• Problem to solve:
Within the records below, find each line that holds the string "čast", then copy it.

• Source data:

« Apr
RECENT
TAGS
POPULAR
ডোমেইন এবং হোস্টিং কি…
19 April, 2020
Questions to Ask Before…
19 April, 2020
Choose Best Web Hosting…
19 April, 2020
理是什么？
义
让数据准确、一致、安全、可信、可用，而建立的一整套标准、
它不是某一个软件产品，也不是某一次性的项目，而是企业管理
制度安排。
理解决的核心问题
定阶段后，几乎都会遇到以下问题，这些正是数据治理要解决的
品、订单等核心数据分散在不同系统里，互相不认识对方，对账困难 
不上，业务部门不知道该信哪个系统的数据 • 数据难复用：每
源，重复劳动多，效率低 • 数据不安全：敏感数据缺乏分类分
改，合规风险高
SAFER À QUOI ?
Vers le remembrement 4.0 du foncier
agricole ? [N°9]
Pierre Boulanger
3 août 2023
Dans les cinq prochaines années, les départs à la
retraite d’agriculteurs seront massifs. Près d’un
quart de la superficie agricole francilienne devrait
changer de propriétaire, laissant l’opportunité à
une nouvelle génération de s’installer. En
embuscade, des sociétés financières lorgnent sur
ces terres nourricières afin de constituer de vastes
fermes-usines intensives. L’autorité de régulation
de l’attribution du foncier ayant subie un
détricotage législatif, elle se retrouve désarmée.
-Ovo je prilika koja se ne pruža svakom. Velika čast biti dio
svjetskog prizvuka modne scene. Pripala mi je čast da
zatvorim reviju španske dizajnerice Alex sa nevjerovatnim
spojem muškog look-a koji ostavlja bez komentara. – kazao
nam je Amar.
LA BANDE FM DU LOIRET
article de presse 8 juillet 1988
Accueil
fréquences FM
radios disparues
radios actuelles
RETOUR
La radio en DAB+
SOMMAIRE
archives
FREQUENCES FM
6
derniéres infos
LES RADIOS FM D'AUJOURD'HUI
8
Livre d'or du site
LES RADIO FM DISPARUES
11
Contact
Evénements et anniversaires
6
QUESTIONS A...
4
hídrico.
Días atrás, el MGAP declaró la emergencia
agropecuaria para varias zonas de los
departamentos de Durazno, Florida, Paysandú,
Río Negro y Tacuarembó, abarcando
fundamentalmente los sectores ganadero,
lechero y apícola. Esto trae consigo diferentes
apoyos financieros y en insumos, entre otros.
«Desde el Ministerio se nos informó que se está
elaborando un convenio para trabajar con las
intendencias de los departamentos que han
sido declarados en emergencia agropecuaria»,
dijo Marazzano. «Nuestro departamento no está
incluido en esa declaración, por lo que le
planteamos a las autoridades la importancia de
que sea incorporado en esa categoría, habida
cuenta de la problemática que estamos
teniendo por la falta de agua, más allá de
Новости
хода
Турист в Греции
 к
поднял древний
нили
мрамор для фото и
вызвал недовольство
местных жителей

• Written response:
-Ovo je prilika koja se ne pruža svakom. Velika čast biti dio
svjetskog prizvuka modne scene. Pripala mi je čast da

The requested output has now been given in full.